I participated in the Western Univeristy Engineering Competition in the Bioengineering theme, with a few friends who had invited me. During this competition, I got the chance to work on a solution to the cholera crisis in Yemen. We discussed implementing a low-cost and effective system of sanitizing water and increase infracstucture stability in the area.
One of the things that I got to learn during this experience was the systems engineering design process. This was a very new process to me however I got the chance to learn how to use it and apply it to a meaningful problem. One of the more impressive feats was the fact that I was able to lean this new process and apply it within 48 hours. Something that I particularly proud of. Overall we placed in the top 5 teams... out of 5 teams; however this was an excelllent learning process and something I am very proud of being a part of.
Cholera levels are high in Yemen, even more so during the rainy season as flash floods allow contamination of clean water sources by sewage (Oxfam, 2020). Within the first three months of 2017, cholera cases in Yemen reached 360,000 and total cases of cholera had reached up to million cases by the end of the year (Oxfam, 2020). The large scale of cholera cases within Yemeni refugee camps is a critical issue as “more than 8 million people lack access to safe drinking water and proper sanitation” (BBC News). Consequently, there is an urgent need for physician and consumer access to clean water and sanitization methods in order to mitigate this issue.
The system designed takes advantage of the inherent decontaminating properties of UV light (National Academies, 2007). Our system involves establishing small water sanitization stations at every refugee tent within the camp. The stations would be composed of a metal rack to hold bottles, alongside plastic bottles that would hold water. Contaminated water would be added to the bottles, and they would be placed outside, becoming decontaminated based on exposure to sunlight. By placing the contaminated water in sunlight, they become decontaminated after approximately 6 hours of exposure on days with high levels of sunlight, and after approximately 2 days on cloudy days with low sunlight levels (National Academies, 2007). In the case where contaminated water has a high level of sedimentation, preventing full exposure to UV light, simple table salt would be added to clarify the water (Zhang, 2012). Adding salt gets the particles of dirt to stick together and settle to the bottom, leaving the water clear enough for UV rays to effectively penetrate and disinfect. This works quite well with clay sediments, due to these particles usually having an electrostatic charge, making them stick to the charged ions in the salt. This mixture then easily sticks to other particles in the water, allowing the salt to easily pull particles out of the water. By providing these stations at every tent, all individuals would gain access to sanitary water sources, preventing an individual from contracting cholera.
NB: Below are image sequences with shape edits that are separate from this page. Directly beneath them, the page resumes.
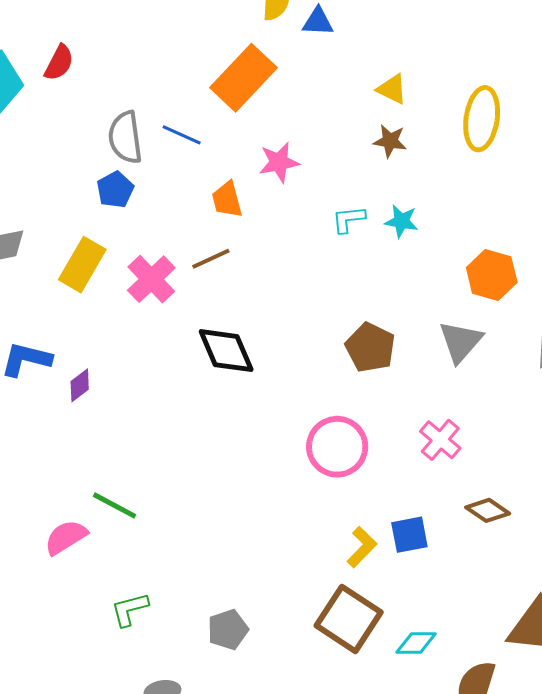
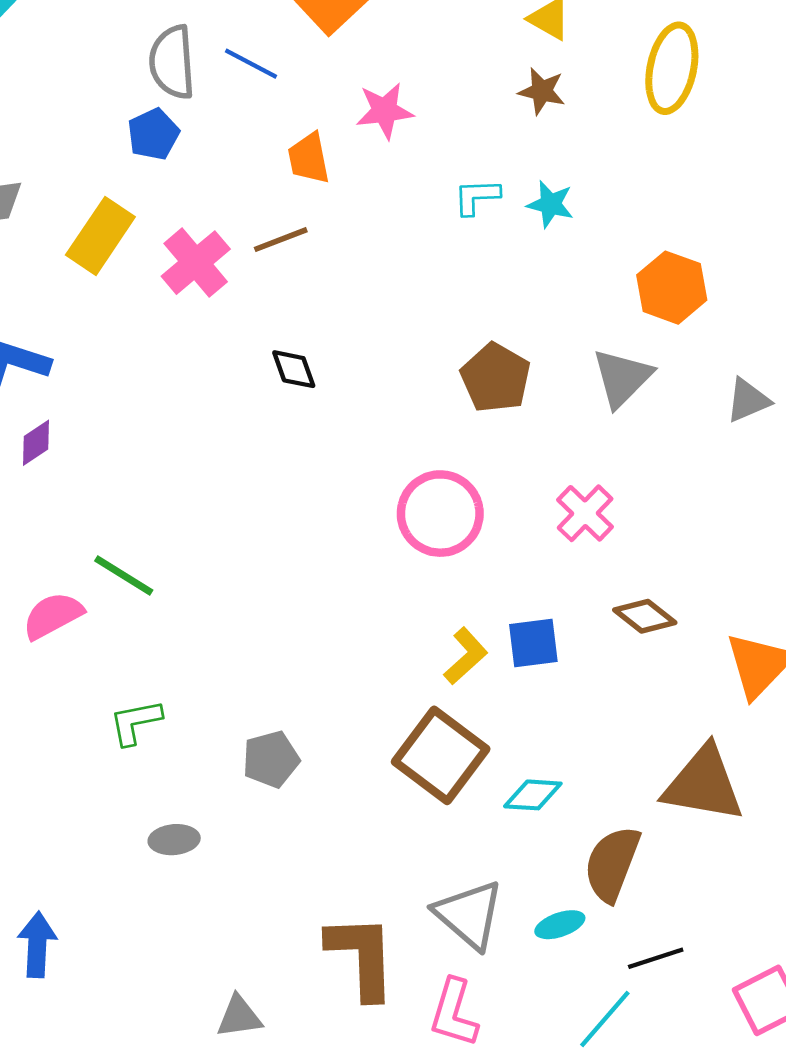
black diamond: (226, 351) -> (294, 369), size x0.6
purple diamond: (80, 385) -> (36, 443), moved

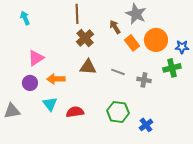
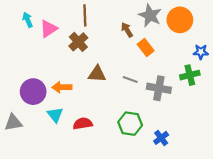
brown cross: (85, 38) -> (78, 42), moved
orange circle: (156, 40) -> (180, 20), moved
pink triangle: (36, 58) -> (49, 29), moved
gray cross: (144, 80) -> (159, 88), size x1.5
purple circle: (30, 83) -> (33, 92), size x1.5

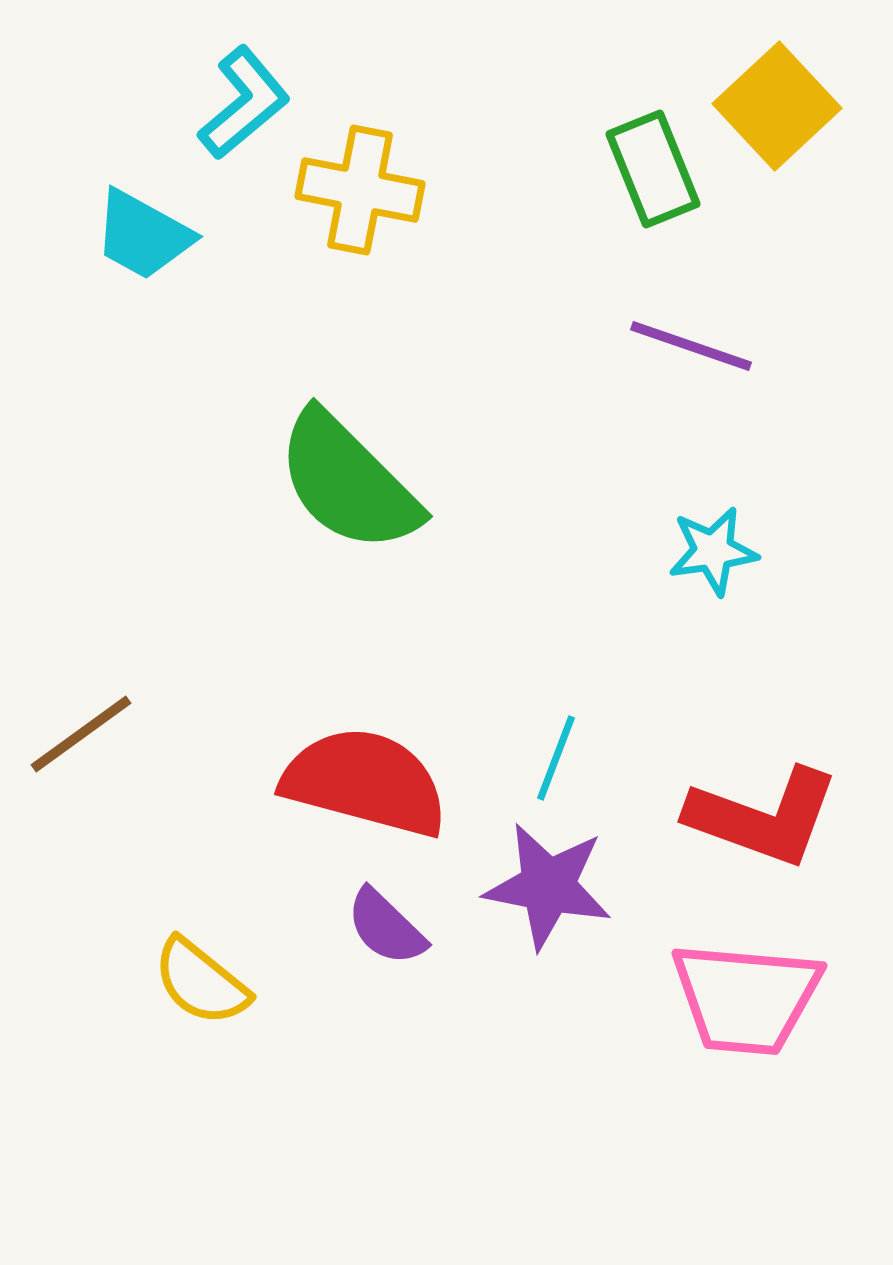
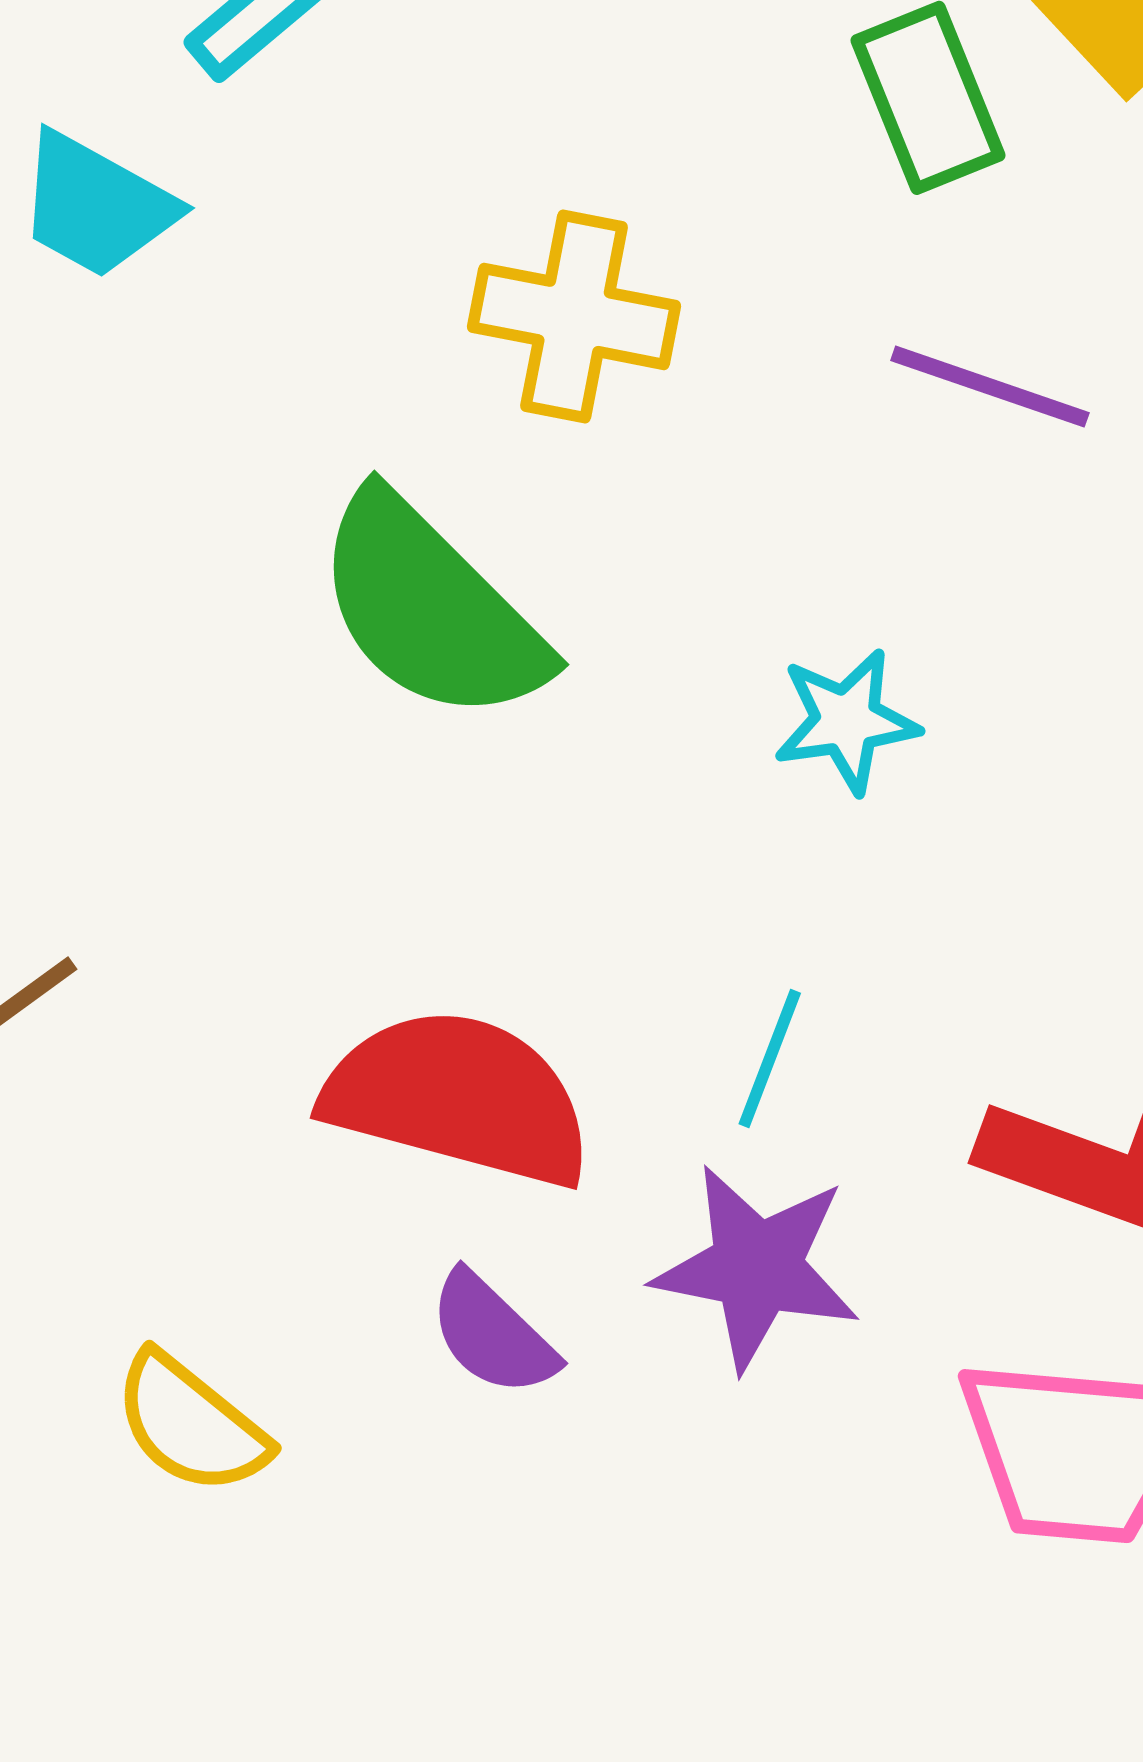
yellow cross: (360, 190) -> (574, 316), moved
cyan star: (713, 551) -> (846, 721), moved

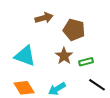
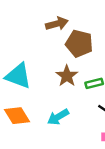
brown arrow: (44, 18) -> (57, 24), moved

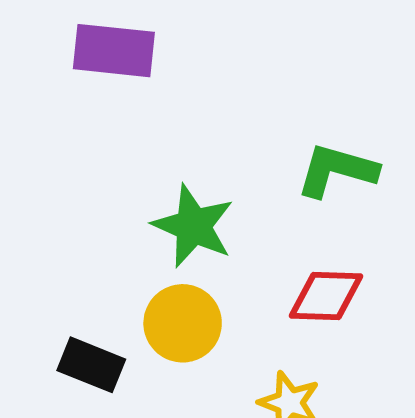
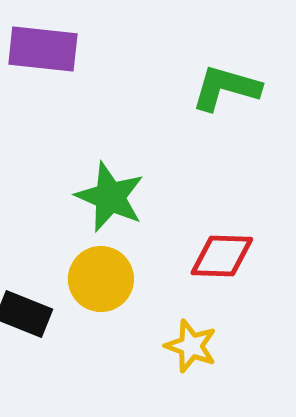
green L-shape: (337, 170) -> (226, 88), moved

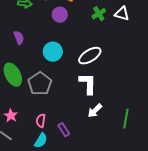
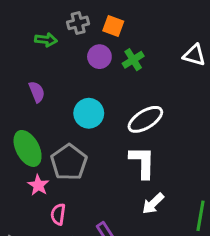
green cross: (99, 14) -> (133, 60), moved
pink star: (11, 116) -> (38, 185), moved
pink semicircle: (41, 121) -> (58, 214), moved

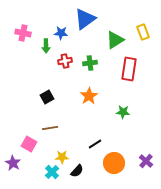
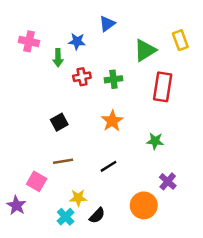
blue triangle: (85, 19) -> (107, 24), size x0.6
black line: (95, 144) -> (108, 166), moved
purple cross: (146, 161) -> (168, 181), moved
Overall, our system provides a very economical method to improve access to clean water for ingestion and sanitation purposes, and in the case described, to specifically curb the spread of water-borne illness such as cholera. This is done through simple methods that require little resources. Availability and cost of plastic bottles and corrugated sheet metal was extremely vital in the design process, and accentuates the simplicity and economic benefits of the system. Additionally, the true advantage of our system is the extent to which it uses the resources and circumstances already available. A hot and sunny climate is perfect for this system, and these are usually the places that have a need for cleaner water. Also, plastic bottles are already abundant in such areas. Lastly, corrugated sheet metal provides many side effects that are beneficial. It is widely available in these regions, and has built in ridges that are perfect for laying bottles in to prevent them from rolling off. Also, it is quite lightweight and cheap compared to other materials and actually helps deal with heat in the tent by reflecting the sun’s rays. Overall, our system is the most simplistic, economical, and effective method of providing clean water to these people, improving their overall health and healthcare capabilities, and slowing the spread of water-borne illness.